“Well, Beyonce did it.”
It was 7 a.m. and the Governor defensively held the local newspaper in his hand. The headline screamed., “Governor Phil Bryant lip-syncs State of the State Address.” The tall and thin governor propped his cowboy boots up on the desk. Carved on the the upper-right desk drawer were the words, ”Fordice was here.” The Governor sure missed the former governor and political mentor.
The hissing opossums were really hissing now. Saturday Night Live’s Seth Myers had made the joke about Mississippi last week during the fake news. He said that the Legislature was nothing more than a barn-full of 39 hissing opossums. The Governor knew Tate Reeves, Lt. Governor (and Opossum #1) was behind the leak about the lip-syncing. He had to have given it to the pesky reporter Geoff Pender (who had splashed it on the front page. )
“Does Opossum have an O?” The Governor’s aide asked as he was typing up the press release.
“Only in the Soviet Union,” the Governor said.
His aide stopped and then prayed he was joking.
“And besides, I thought I did a darn-tootin’ good job. I listed every new job that had been created last year and even mentioned JFK. I thought that would make all six of the liberals left in the state happy. But NOOOOO.” The Governor rolled his eyes defensively. “How’s the Charter School bill coming along.”
His aide checked his phone. The Hissing Opossums in the House were hammering out the details. ”They are adding amendments as we speak. Looks like we’ll get something this year. And if we don’t…”
The Governor interrupted, “Then we create a Charter Legislature and bypass the regular one. A Charter Legislature can be run by private companies, take all the Legislature’s funding and cherry pick legislators I like.”

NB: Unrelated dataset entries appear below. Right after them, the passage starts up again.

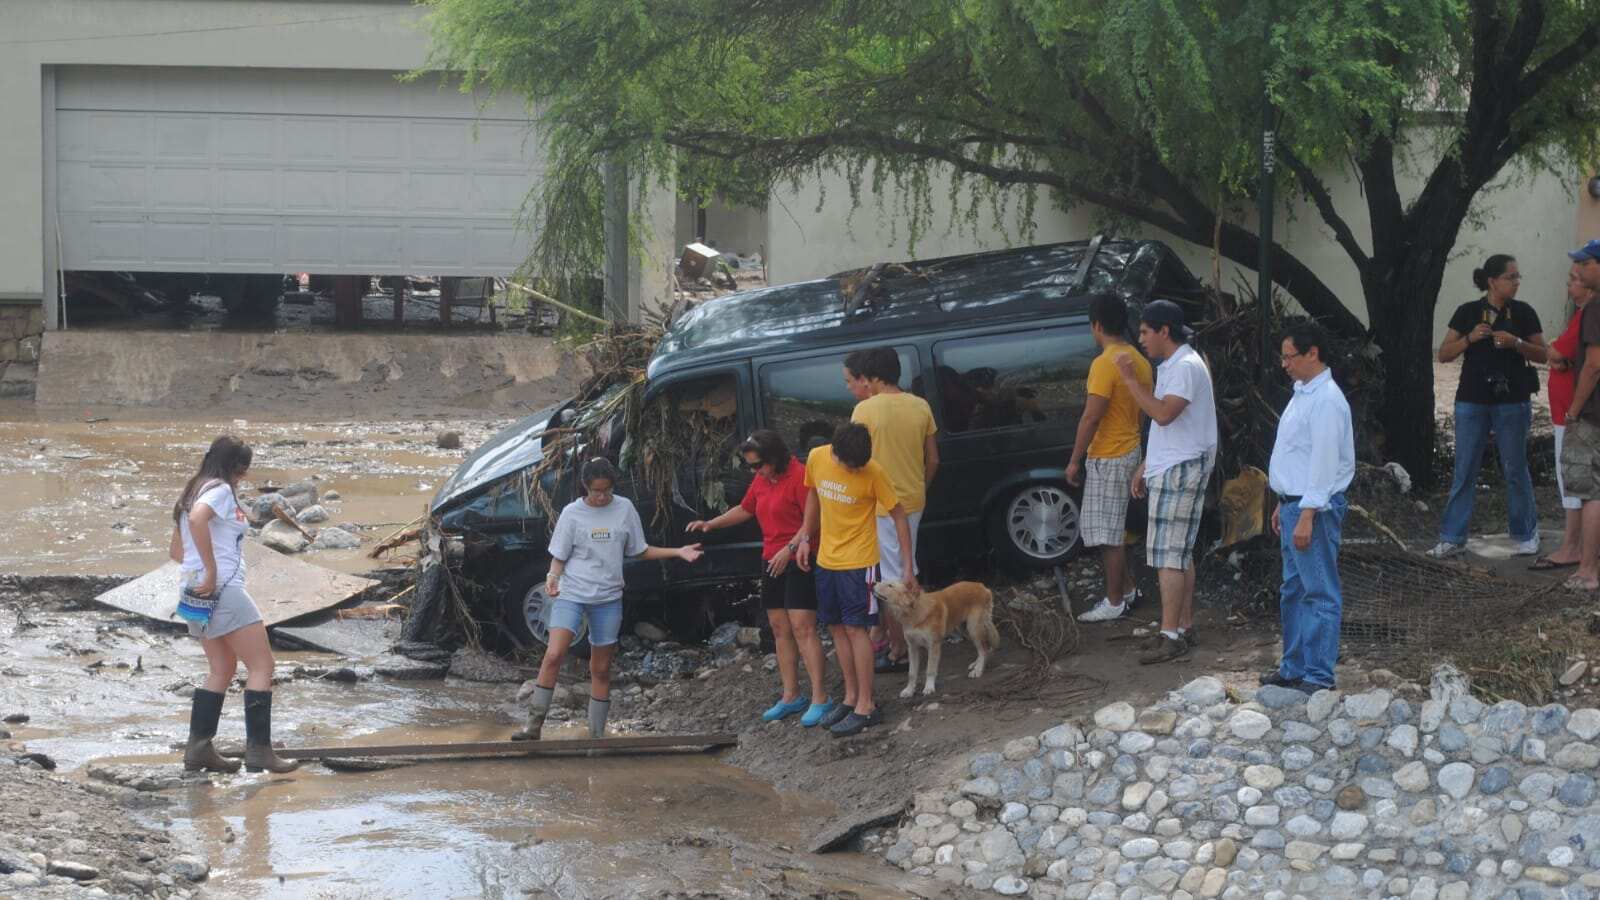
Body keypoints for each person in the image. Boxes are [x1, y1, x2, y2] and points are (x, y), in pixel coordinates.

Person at [512, 458, 704, 741]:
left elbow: (638, 550)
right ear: (585, 488)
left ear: (613, 486)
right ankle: (533, 726)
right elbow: (559, 557)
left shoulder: (624, 508)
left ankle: (596, 736)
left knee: (601, 668)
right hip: (573, 593)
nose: (601, 497)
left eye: (606, 491)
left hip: (608, 597)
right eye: (595, 491)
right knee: (554, 655)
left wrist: (677, 552)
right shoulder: (572, 513)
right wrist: (552, 578)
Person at [168, 435, 298, 774]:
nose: (243, 478)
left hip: (193, 589)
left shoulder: (191, 489)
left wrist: (202, 569)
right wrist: (213, 569)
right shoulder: (221, 491)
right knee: (261, 666)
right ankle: (259, 753)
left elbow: (177, 552)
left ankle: (198, 750)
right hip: (221, 588)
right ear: (237, 468)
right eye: (244, 471)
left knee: (222, 669)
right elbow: (198, 520)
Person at [687, 430, 834, 726]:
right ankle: (791, 695)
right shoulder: (762, 479)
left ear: (775, 458)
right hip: (771, 557)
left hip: (800, 558)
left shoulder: (800, 476)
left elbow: (813, 521)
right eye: (751, 466)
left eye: (759, 465)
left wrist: (790, 549)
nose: (755, 471)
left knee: (803, 627)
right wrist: (710, 524)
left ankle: (821, 696)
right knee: (780, 628)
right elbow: (746, 508)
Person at [796, 423, 917, 737]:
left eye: (857, 466)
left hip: (859, 563)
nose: (853, 470)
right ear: (834, 451)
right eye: (848, 465)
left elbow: (899, 514)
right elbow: (813, 495)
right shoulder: (817, 457)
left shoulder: (873, 472)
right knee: (836, 627)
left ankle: (867, 705)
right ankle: (850, 698)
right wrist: (806, 537)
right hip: (826, 558)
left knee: (856, 628)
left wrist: (906, 567)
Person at [1115, 299, 1218, 664]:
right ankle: (1182, 628)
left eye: (1145, 331)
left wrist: (1129, 380)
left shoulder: (1184, 366)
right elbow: (1171, 424)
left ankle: (1170, 634)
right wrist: (1147, 463)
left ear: (1164, 331)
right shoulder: (1176, 365)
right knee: (1178, 553)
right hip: (1172, 464)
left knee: (1168, 557)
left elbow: (1162, 415)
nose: (1141, 338)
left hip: (1182, 468)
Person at [1430, 254, 1546, 558]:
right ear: (1492, 281)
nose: (1516, 282)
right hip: (1472, 400)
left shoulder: (1523, 313)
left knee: (1515, 467)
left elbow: (1543, 354)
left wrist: (1517, 343)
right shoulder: (1468, 312)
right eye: (1511, 277)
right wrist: (1470, 338)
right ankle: (1453, 537)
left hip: (1512, 401)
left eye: (1518, 277)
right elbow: (1443, 354)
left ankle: (1525, 533)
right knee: (1465, 468)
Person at [1263, 322, 1355, 695]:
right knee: (1294, 590)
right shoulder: (1303, 392)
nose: (1284, 364)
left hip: (1311, 508)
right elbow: (1297, 456)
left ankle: (1318, 676)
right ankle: (1294, 667)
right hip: (1294, 504)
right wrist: (1284, 503)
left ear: (1312, 353)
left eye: (1289, 356)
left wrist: (1306, 512)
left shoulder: (1327, 400)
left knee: (1318, 592)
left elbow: (1324, 462)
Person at [846, 347, 939, 673]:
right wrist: (920, 488)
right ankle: (902, 638)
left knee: (892, 580)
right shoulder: (921, 405)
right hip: (914, 500)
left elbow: (855, 462)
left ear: (871, 378)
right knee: (906, 568)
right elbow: (933, 459)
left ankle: (900, 648)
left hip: (883, 507)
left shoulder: (864, 411)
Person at [1067, 294, 1154, 623]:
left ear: (1097, 325)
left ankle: (1115, 601)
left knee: (1108, 535)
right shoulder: (1140, 361)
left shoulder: (1105, 363)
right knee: (1118, 531)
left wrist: (1075, 459)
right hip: (1131, 449)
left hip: (1109, 453)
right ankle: (1129, 590)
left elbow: (1091, 417)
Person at [1534, 262, 1600, 570]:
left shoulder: (1590, 313)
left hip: (1575, 414)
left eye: (1577, 277)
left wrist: (1574, 410)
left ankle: (1575, 550)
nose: (1571, 285)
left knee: (1578, 485)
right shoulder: (1582, 315)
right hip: (1571, 410)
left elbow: (1561, 354)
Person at [1558, 239, 1600, 591]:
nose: (1580, 272)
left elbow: (1593, 365)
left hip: (1592, 415)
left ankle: (1587, 571)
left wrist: (1573, 410)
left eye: (1584, 265)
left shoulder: (1596, 308)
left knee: (1591, 494)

The affable governor laughed. ”But I don’t think I’ll be enrolling Rep. Steve Holland.”
The aide laughed and said seriously, “The Democrats have already come up with their own Charter Legislature anyway. Rep. Cecil Brown figured out a loophole in the rules. They just passed full-funding for education.”
The Governor looked out his window at the State Capitol and sighed. ”How’s the border fence coming along? Can we build one around the Democrats?”
His aide flipped through his files. “Louisiana is completely sealed off. Not even a nutria can get through it. And if it does, we’re planting land mines. The nutria will pop like after Hurricane Isaac.”
The Governor smiled. “Good deal. Can we get one built around Washington? We have to keep that Obamacare stuff out of the state.”
The aide said, “The Insurance Commissioner smuggled in some Obamacare already with that Insurance Exchange.”
The Governor, showing visible signs of rage, poked pins in his Mike Chaney voodoo doll.
He then began pacing around his office. ”Are the opossums funding Mississippi Development Agency like they are supposed to?” It was the one time the Governor wished he had real power.
“No, sir. MDA head Brent Christensen is having to sell cookies at the Pearl Walmart this weekend.”
“Daggummit!” the Governor cursed. He was so mad that a perfect coiffed gray hair nearly fell out of place. “I need to get on my radio station and do a telethon for MDA!”
“An MDA telethon is already being done. But if you do, you could lip-sync it,” his aide said helpfully.
The Governor glared menacingly at his assistant but then he smiled and said, “At least I don’t have an imaginary girlfriend. What a moron. Deborah would kill me.”
“Yes sir,” the aide nodded.
The Governor knew he be farther up poop creek than Lance Armstrong if he made the First Lady mad.
The Governor looked down at the Department of Education and said, ”The world has too many liberals. Maybe we need a border fence down there, too.”
His aide nodded and jotted on his to-do list “Fence around Dept. of Ed.” The Governor smiled and stretched. It was time to start another day running the Great State of Mississippi.